What must you do to make the database operational in OUSERVER1?
A.
Restore the control file from the backup by using the CATALOG option, restore the data files by using the SET NEWNAME command, and recover the data files.
B.
Restore the data files by using the NOCATALOG option and use the SET NEWNAME command to change the location.
C.
Restore the control file from the backup by using the NOCATALOG option, and then restore and recover the data files.
D.
Restore the data files from the backup by using the recovery catalog, use the SWITCH command to change the location, and recover the data files.
D
Oracle provides the SWITCH command to use in place of the RESTORE command. This will essentially change the control file so it will point to the data file copy(ies). You then would call the RECOVER command to apply any incremental backups and archived redo logs to restore the data file(s) or tablespace(s).
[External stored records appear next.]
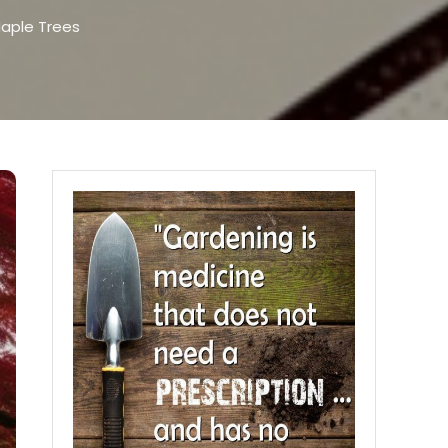
Maple Trees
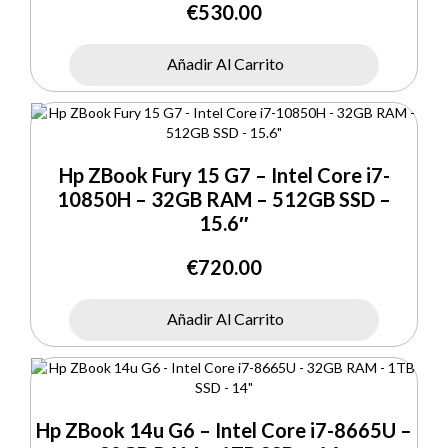
€
530.00
Añadir Al Carrito
Hp ZBook Fury 15 G7 – Intel Core i7-
10850H – 32GB RAM – 512GB SSD –
15.6″
€
720.00
Añadir Al Carrito
Hp ZBook 14u G6 – Intel Core i7-8665U –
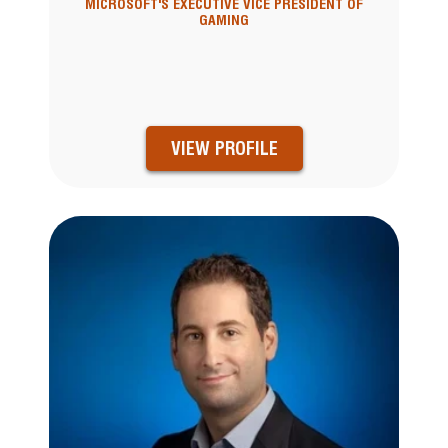
MICROSOFT'S EXECUTIVE VICE PRESIDENT OF
GAMING
VIEW PROFILE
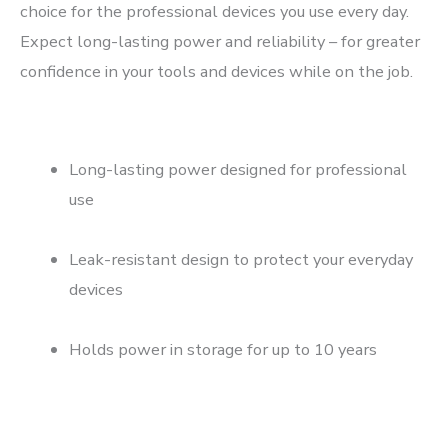
choice for the professional devices you use every day.
Expect long-lasting power and reliability – for greater
confidence in your tools and devices while on the job.
Long-lasting power designed for professional
use
Leak-resistant design to protect your everyday
devices
Holds power in storage for up to 10 years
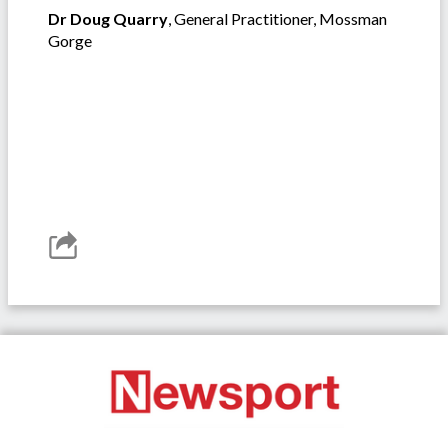
Dr Doug Quarry
, General Practitioner, Mossman
Gorge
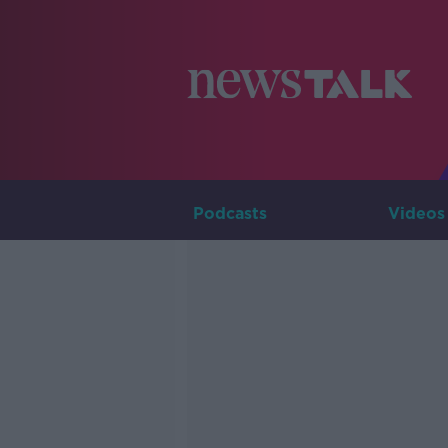
Podcasts
Videos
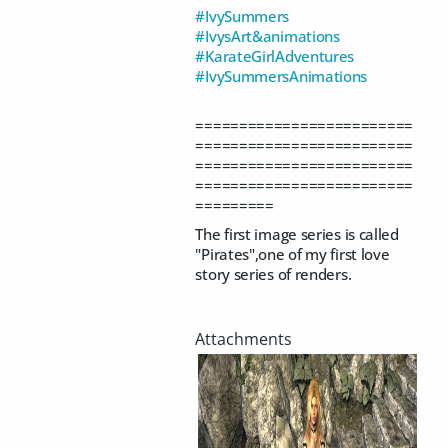
#IvySummers
#IvysArt&animations
#KarateGirlAdventures
#IvySummersAnimations
=========================
=========================
=========================
=========================
=========
The first image series is called
"Pirates",one of my first love
story series of renders.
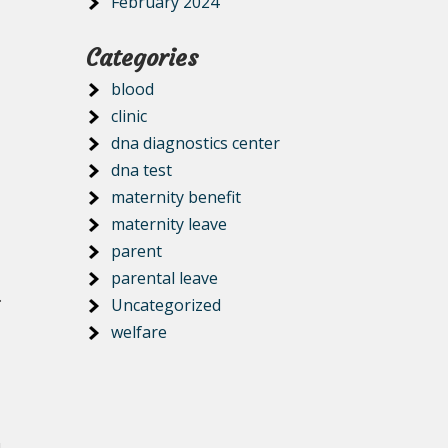
February 2024
Categories
blood
clinic
dna diagnostics center
dna test
maternity benefit
maternity leave
parent
parental leave
.
Uncategorized
welfare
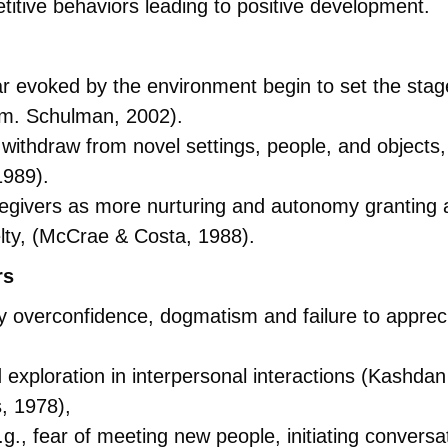
petitive behaviors leading to positive development.
 evoked by the environment begin to set the stage 
(m. Schulman, 2002).
 withdraw from novel settings, people, and objects,
1989).
egivers as more nurturing and autonomy granting a
elty, (McCrae & Costa, 1988).
rs
by overconfidence, dogmatism and failure to appre
nd exploration in interpersonal interactions (Kashdan
, 1978),
e.g., fear of meeting new people, initiating conver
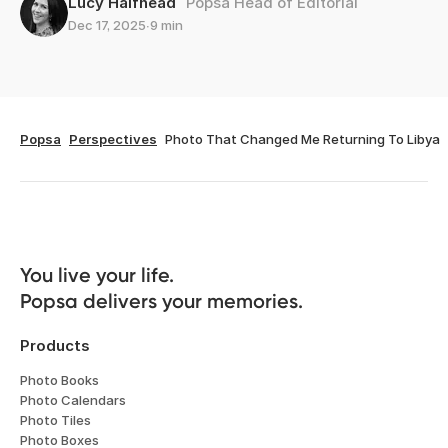
Lucy Halfhead
Popsa Head of Editorial
Dec 17, 2025
∙
9 min
Popsa
Perspectives
Photo That Changed Me Returning To Libya
You live your life. 

Popsa delivers your memories.
Products
Photo Books
Photo Calendars
Photo Tiles
Photo Boxes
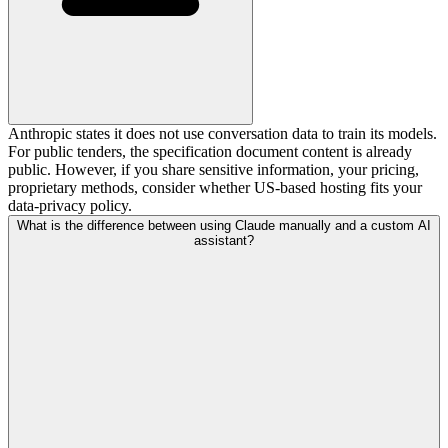
Anthropic states it does not use conversation data to train its models.
For public tenders, the specification document content is already
public. However, if you share sensitive information, your pricing,
proprietary methods, consider whether US-based hosting fits your
data-privacy policy.
What is the difference between using Claude manually and a custom AI
assistant?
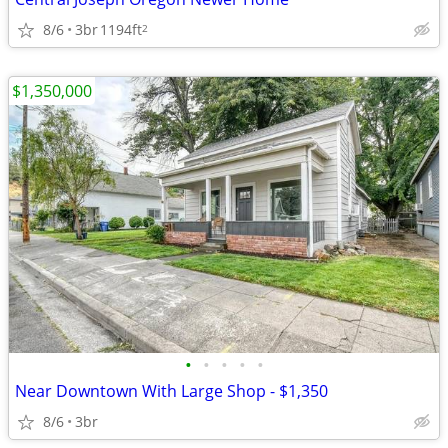
8/6
3br
1194ft
2
$1,350,000
•
•
•
•
•
Near Downtown With Large Shop - $1,350
8/6
3br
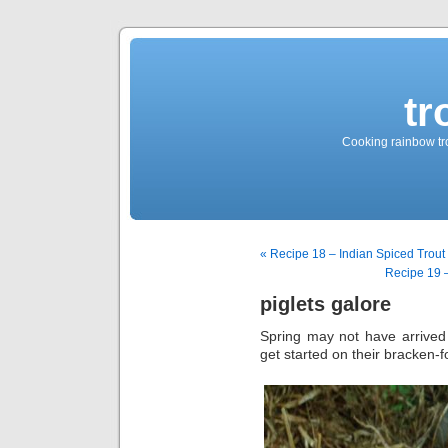
tr
Cooking rainbow tro
« Recipe 18 – Indian Spiced Trout F
Recipe 19 
piglets galore
Spring may not have arrived b
get started on their bracken-fo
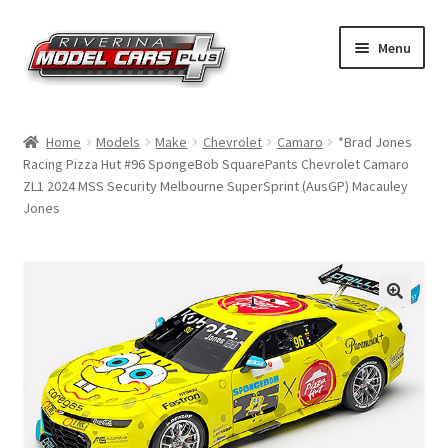
Skip
Skip
Menu
to
to
navigation
content
Home
Home
Models
Make
Chevrolet
Camaro
*Brad Jones
Racing Pizza Hut #96 SpongeBob SquarePants Chevrolet Camaro
Shop by Make
ZL1 2024 MSS Security Melbourne SuperSprint (AusGP) Macauley
Jones
Shop by Brand
Shop by Scale
Contact Us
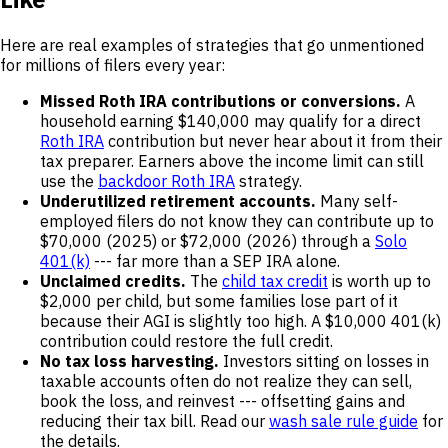
Here are real examples of strategies that go unmentioned
for millions of filers every year:
Missed Roth IRA contributions or conversions.
A
household earning $140,000 may qualify for a direct
Roth IRA
contribution but never hear about it from their
tax preparer. Earners above the income limit can still
use the
backdoor Roth IRA
strategy.
Underutilized retirement accounts.
Many self-
employed filers do not know they can contribute up to
$70,000 (2025) or $72,000 (2026) through a
Solo
401(k)
--- far more than a SEP IRA alone.
Unclaimed credits.
The
child tax credit
is worth up to
$2,000 per child, but some families lose part of it
because their AGI is slightly too high. A $10,000 401(k)
contribution could restore the full credit.
No tax loss harvesting.
Investors sitting on losses in
taxable accounts often do not realize they can sell,
book the loss, and reinvest --- offsetting gains and
reducing their tax bill. Read our
wash sale rule guide
for
the details.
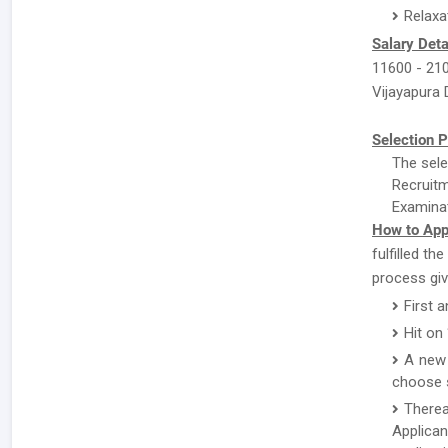
Relaxa
Salary Deta
11600 - 210
Vijayapura D
Selection P
The sele
Recruitm
Examinat
How to Appl
fulfilled th
process giv
First 
Hit on
A new 
choose s
There
Applican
If RMAN is connected to a recovery catalog, and if the database is using a control file restored from backup, then SWITCH updates the control file with records of any datafiles known to the recovery catalog but missing from the control file
Wouldn’t C is adequate? ‘with the same directory structure’ means not need for Set Newname or Switch?
JJ is correct. SWITCH is not needed:
A SWITCH is equivalent to the SQL statement ALTER DATABASE RENAME FILE: the names of the files in the RMAN repository are updated, but the database does not rename the files at the operating system level.
C
C, because the same directory structure is applied to new DB, so no need to use ‘SET NEWNAME’ to set a new path.